[PROBLEM DESCRIPTION]:
Excluding pictures, what does the listing below contain from the line with "In unseren Videos" up to and including the line with "stworzone, by być", word for word?

[DATA SUPPLIED]:
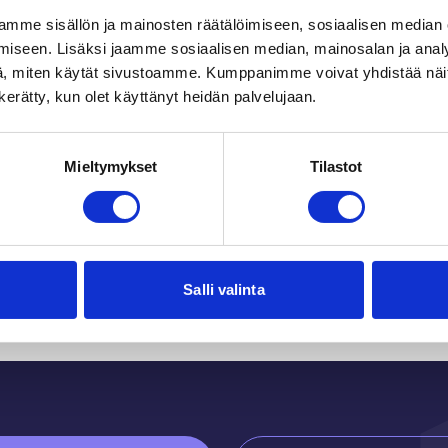
mme sisällön ja mainosten räätälöimiseen, sosiaalisen median
iseen. Lisäksi jaamme sosiaalisen median, mainosalan ja analy
, miten käytät sivustoamme. Kumppanimme voivat yhdistää näitä t
n kerätty, kun olet käyttänyt heidän palvelujaan.
Mieltymykset
Tilastot
Du kanske också gilla
Salli valinta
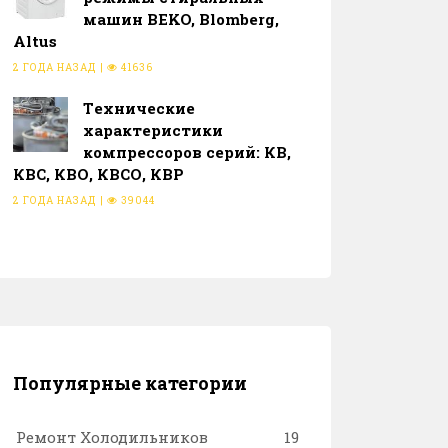
машин BEKO, Blomberg,
Altus
2 ГОДА НАЗАД
|
41636
Тeхнические
характеристики
компрессоров серий: КВ,
КВС, КВО, КВСО, КВР
2 ГОДА НАЗАД
|
39044
Популярные категории
Ремонт Холодильников
19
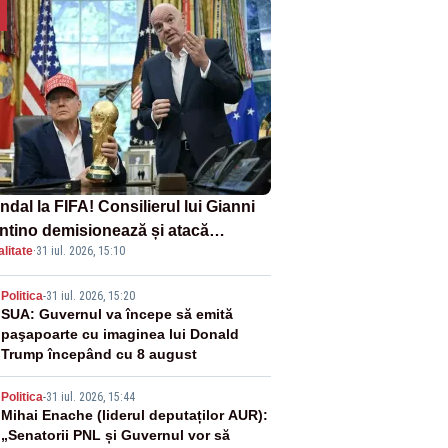
dal la FIFA! Consilierul lui Gianni
antino demisionează și atacă
litate
·
31 iul. 2026, 15:10
ectul privind investitorii străini
2
Politica
-
31 iul. 2026, 15:20
SUA: Guvernul va începe să emită
paşapoarte cu imaginea lui Donald
Trump începând cu 8 august
3
Politica
-
31 iul. 2026, 15:44
Mihai Enache (liderul deputaților AUR):
„Senatorii PNL și Guvernul vor să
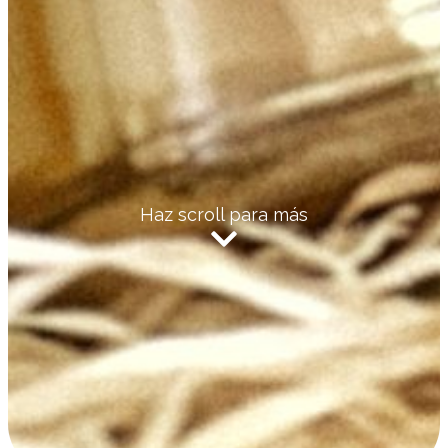
Haz scroll para más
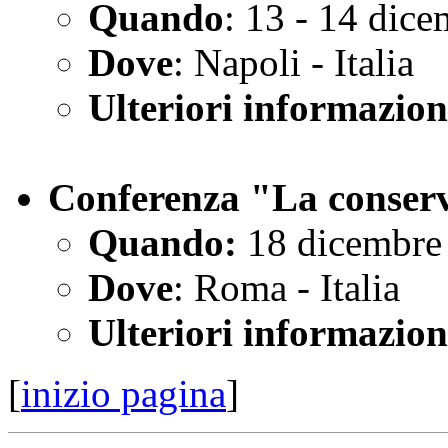
Quando
: 13 - 14 dic
Dove
: Napoli - Italia
Ulteriori informazion
Conferenza "La conserv
Quando:
18 dicembre
Dove
: Roma - Italia
Ulteriori informazion
[
inizio pagina
]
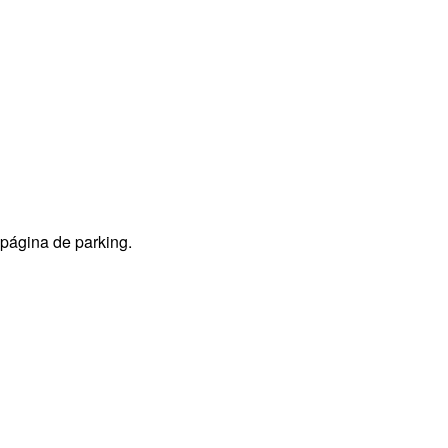
 página de parking.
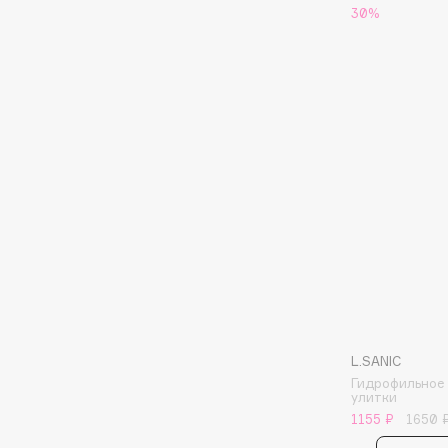
BLOME
30%
C
Cadence
Chupa Chups
Capelli Dorati
Clarette
Carbon Theory
Clarins
Carmex
Clarins Precious
Carolina Herrera
Clinique
Catrice
Clive Christian
Celimax
Club De Nuit
Cettua
Collagenina
L.SANIC
Гидрофильное
улитки
1155 ₽
1650 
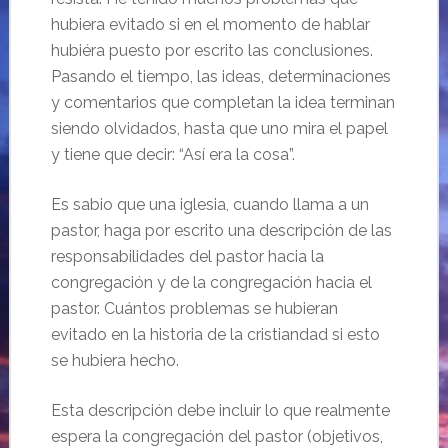
hubiera evitado si en el momento de hablar
hubiéra puesto por escrito las conclusiones.
Pasando el tiempo, las ideas, determinaciones
y comentarios que completan la idea terminan
siendo olvidados, hasta que uno mira el papel
y tiene que decir: “Así era la cosa”.
Es sabio que una iglesia, cuando llama a un
pastor, haga por escrito una descripción de las
responsabilidades del pastor hacia la
congregación y de la congregación hacia el
pastor. Cuántos problemas se hubieran
evitado en la historia de la cristiandad si esto
se hubiera hecho.
Esta descripción debe incluir lo que realmente
espera la congregación del pastor (objetivos,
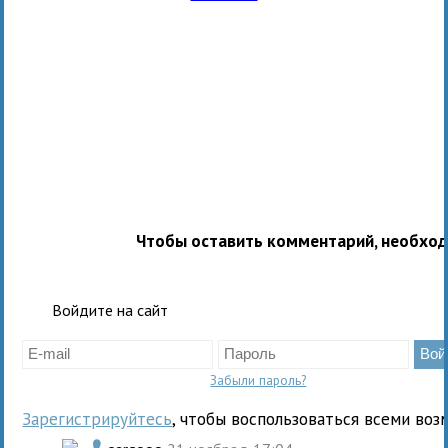
Чтобы оставить комментарий, необхо
Войдите на сайт
Забыли пароль?
Зарегистрируйтесь
, чтобы воспользоваться всеми воз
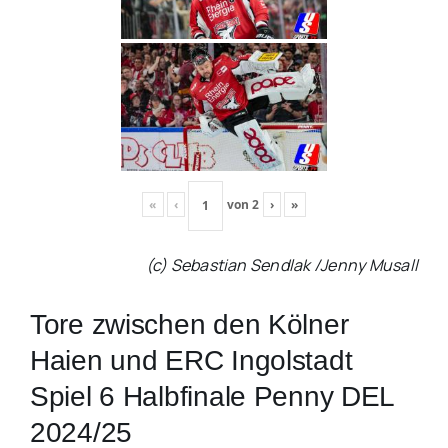
«
‹
von
2
›
»
(c) Sebastian Sendlak /Jenny Musall
Tore zwischen den Kölner
Haien und ERC Ingolstadt
Spiel 6 Halbfinale Penny DEL
2024/25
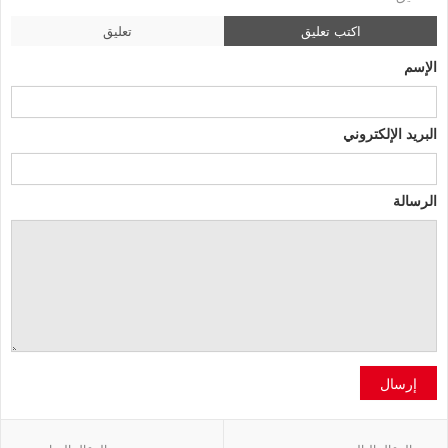
اكتب تعليق
تعليق
الإسم
البريد الإلكتروني
الرسالة
إرسال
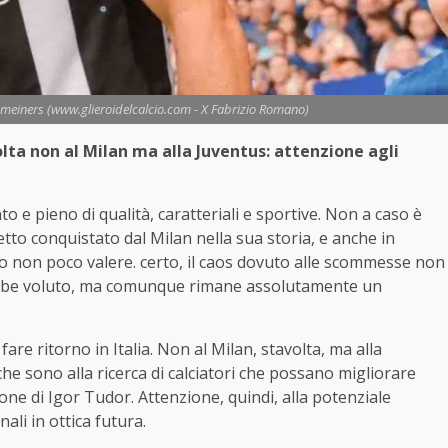
opmeiners (www.glieroidelcalcio.com - X Fabrizio Romano)
olta non al Milan ma alla Juventus: attenzione agli
o e pieno di qualità, caratteriali e sportive. Non a caso è
etto conquistato dal Milan nella sua storia, e anche in
to non poco valere. certo, il caos dovuto alle scommesse non
ebbe voluto, ma comunque rimane assolutamente un
re ritorno in Italia. Non al Milan, stavolta, ma alla
he sono alla ricerca di calciatori che possano migliorare
ne di Igor Tudor. Attenzione, quindi, alla potenziale
li in ottica futura.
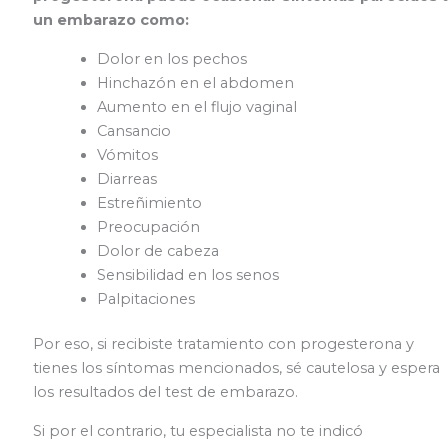
un embarazo como:
Dolor en los pechos
Hinchazón en el abdomen
Aumento en el flujo vaginal
Cansancio
Vómitos
Diarreas
Estreñimiento
Preocupación
Dolor de cabeza
Sensibilidad en los senos
Palpitaciones
Por eso, si recibiste tratamiento con progesterona y
tienes los síntomas mencionados, sé cautelosa y espera
los resultados del test de embarazo.
Si por el contrario, tu especialista no te indicó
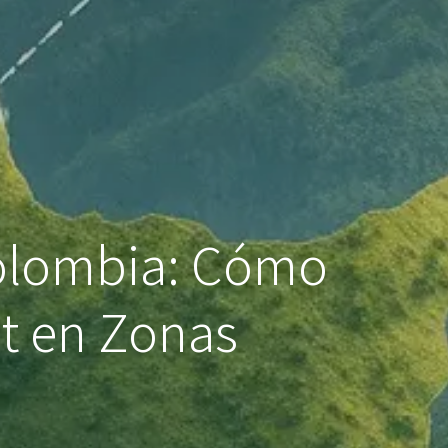
Colombia: Cómo
et en Zonas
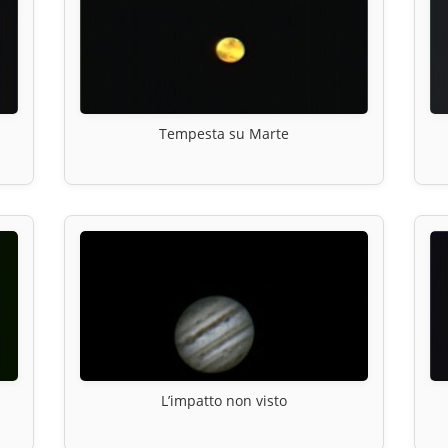
Tempesta su Marte
L’impatto non visto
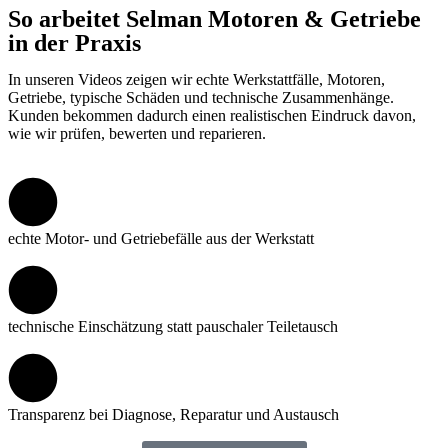
So arbeitet Selman Motoren & Getriebe
in der Praxis
In unseren Videos zeigen wir echte Werkstattfälle, Motoren,
Getriebe, typische Schäden und technische Zusammenhänge.
Kunden bekommen dadurch einen realistischen Eindruck davon,
wie wir prüfen, bewerten und reparieren.
echte Motor- und Getriebefälle aus der Werkstatt
technische Einschätzung statt pauschaler Teiletausch
Transparenz bei Diagnose, Reparatur und Austausch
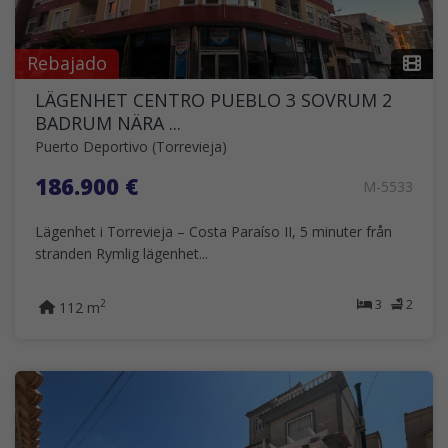
Rebajado
LÄGENHET CENTRO PUEBLO 3 SOVRUM 2
BADRUM NÄRA ...
Puerto Deportivo (Torrevieja)
186.900 €
M-5533
Lägenhet i Torrevieja – Costa Paraíso II, 5 minuter från
stranden Rymlig lägenhet...
3
2
2
112 m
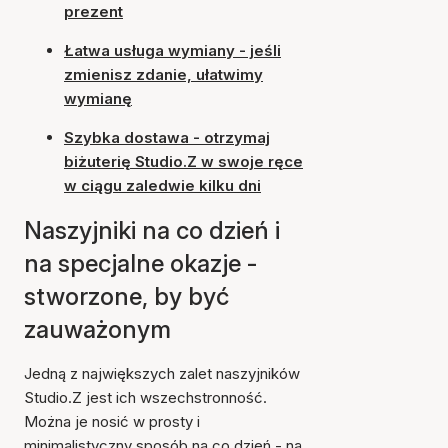
prezent
Łatwa usługa wymiany - jeśli
zmienisz zdanie, ułatwimy
wymianę
Szybka dostawa - otrzymaj
biżuterię Studio.Z w swoje ręce
w ciągu zaledwie kilku dni
Naszyjniki na co dzień i
na specjalne okazje -
stworzone, by być
zauważonym
Jedną z największych zalet naszyjników
Studio.Z jest ich wszechstronność.
Można je nosić w prosty i
minimalistyczny sposób na co dzień - na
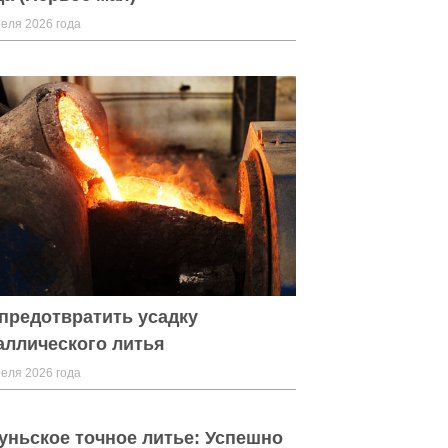
еля 2026 года
 предотвратить усадку
аллического литья
еля 2026 года
уньское точное литье: Успешно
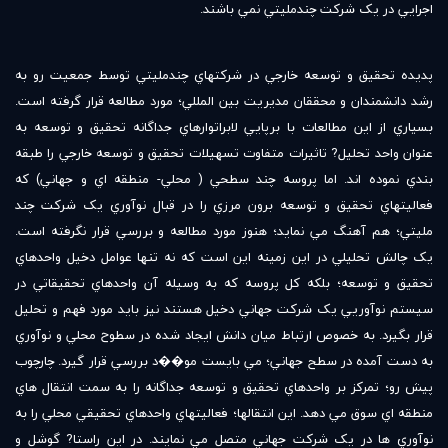
اجرايي در يک شرکت چندمليتي نمي باشند.
پديده تحقيق و توسعه خارجي در شرکتهاي چندمليتي توسط جمعيت رو به
رشد دانشمندان و محققان مديريت بين المللي؛ مورد مطالعه قرار گرفته است.
بسياري از اين مطالعات با برپايي لابراتوارهاي جداگانه تحقيق و توسعه به
عنوان واحد تحليل? تاثيرات متفاوت تسهيلات تحقيق و توسعه خارجي را طبقه
بندي نموده اند. اما پروسه چند سطحي ( محلي- منطقه اي و جهاني) که
فعاليتهاي تحقيق و توسعه برون مرزي را در قبال نوآوري يک شرکت چند
مليتي؛ هم آهنگ مي نمايد؛ هنوز مورد مطالعه و بررسي قرار نگرفته است.
يک چالش تحليلي در اين زمينه اين است که نه تنها عوامل دخيل واحدهاي
تحقيق و توسعه؛ بلکه کل پروسه که به وسيله آن واحدهاي تحقيقاتي در
سيستم نوآوريي يک شرکت جهاني دخيل هستند نيز بايد مورد فهم و تحليل
قرار بگيرد. به خصوص ارتباط ميان دانش ايجاد شده در سطوح محلي و نوآوري
به دست آمده در سطح جهاني؛ مي بايست مو��د بررسي قرار گيرد. چارچوب
پيش رو؛ تمرکز بر واحدهاي تحقيق و توسعه جداگانه را به سمت انتقال هاي
منطقه اي سوق مي دهد. اين انتقالها؛ فعاليتهاي واحدهاي تحقيقي محلي را به
نوآوري ها در يک شرکت جهاني متصل مي نمايند. در اين راستا? گوشل و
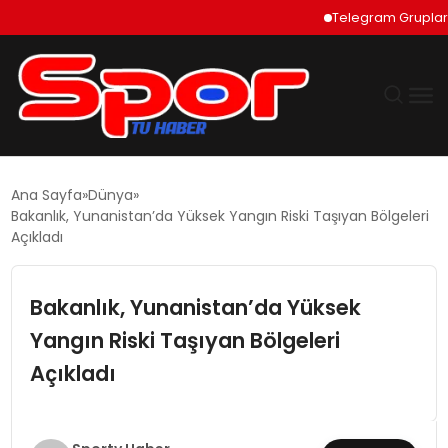
Telegram Grupları Nası
GÜNDEM
Ana Sayfa
Dünya
Bakanlık, Yunanistan’da Yüksek Yangın Riski Taşıyan Bölgeleri
DÜNYA
Açıkladı
EKONOMI
Bakanlık, Yunanistan’da Yüksek
Yangın Riski Taşıyan Bölgeleri
SIYASET
Açıkladı
TEKNOLOJI
EĞITIM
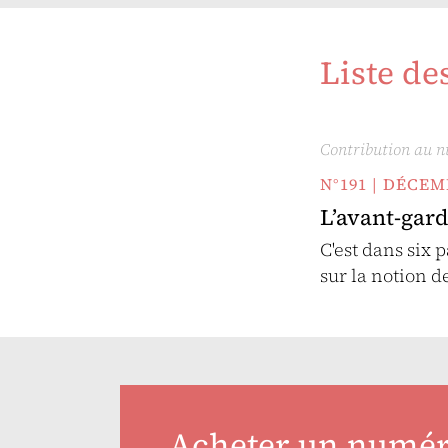
Liste de
Contribution au 
N°191 | DÉCEM
L’avant-gard
C'est dans six
sur la notion 
Acheter un numé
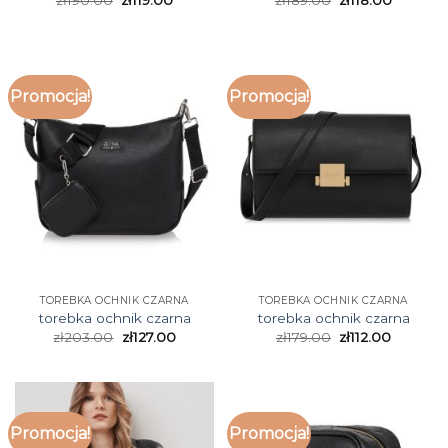
Promocja!
Promocja!
TOREBKA OCHNIK CZARNA
TOREBKA OCHNIK CZARNA
torebka ochnik czarna
torebka ochnik czarna
zł
203.00
zł
127.00
zł
179.00
zł
112.00
Promocja!
Promocja!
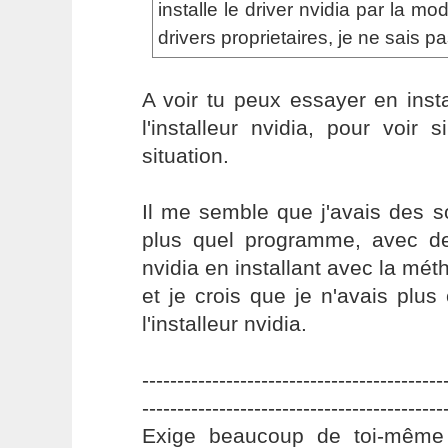
installe le driver nvidia par la mo
drivers proprietaires, je ne sais pa
A voir tu peux essayer en insta
l'installeur nvidia, pour voir s
situation.
Il me semble que j'avais des s
plus quel programme, avec de
nvidia en installant avec la mé
et je crois que je n'avais plus 
l'installeur nvidia.
-------------------------------------------
-------------------------------------------
Exige beaucoup de toi-même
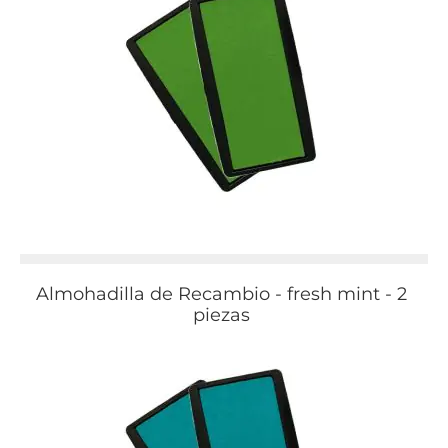
Almohadilla de Recambio - fresh mint - 2
piezas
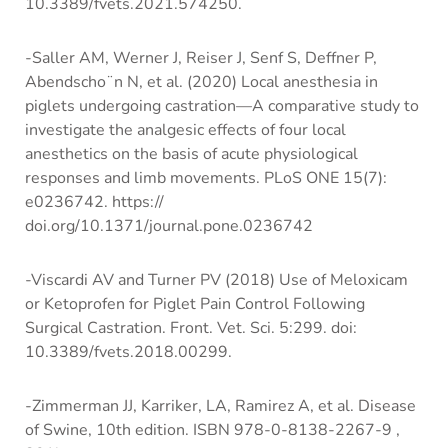
10.3389/fvets.2021.574250.
-Saller AM, Werner J, Reiser J, Senf S, Deffner P,
Abendscho ̈ n N, et al. (2020) Local anesthesia in
piglets undergoing castration—A comparative study to
investigate the analgesic effects of four local
anesthetics on the basis of acute physiological
responses and limb movements. PLoS ONE 15(7):
e0236742. https://
doi.org/10.1371/journal.pone.0236742
-Viscardi AV and Turner PV (2018) Use of Meloxicam
or Ketoprofen for Piglet Pain Control Following
Surgical Castration. Front. Vet. Sci. 5:299. doi:
10.3389/fvets.2018.00299.
-Zimmerman JJ, Karriker, LA, Ramirez A, et al. Disease
of Swine, 10th edition. ISBN 978-0-8138-2267-9 ,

[WRITTEN SOLUTION]:
In unseren Videos zeigen wir echte Werkstattfälle, Motoren,
Getriebe, typische Schäden und technische Zusammenhänge.
Kunden bekommen dadurch einen realistischen Eindruck davon,
wie wir prüfen, bewerten und reparieren.
echte Motor- und Getriebefälle aus der Werkstatt
technische Einschätzung statt pauschaler Teiletausch
Transparenz bei Diagnose, Reparatur und Austausch
Rebajado
LÄGENHET CENTRO PUEBLO 3 SOVRUM 2
BADRUM NÄRA ...
Puerto Deportivo (Torrevieja)
186.900 €
M-5533
Lägenhet i Torrevieja – Costa Paraíso II, 5 minuter från
stranden Rymlig lägenhet...
3
2
2
112 m
prezent
Łatwa usługa wymiany - jeśli
zmienisz zdanie, ułatwimy
wymianę
Szybka dostawa - otrzymaj
biżuterię Studio.Z w swoje ręce
w ciągu zaledwie kilku dni
Naszyjniki na co dzień i
na specjalne okazje -
stworzone, by być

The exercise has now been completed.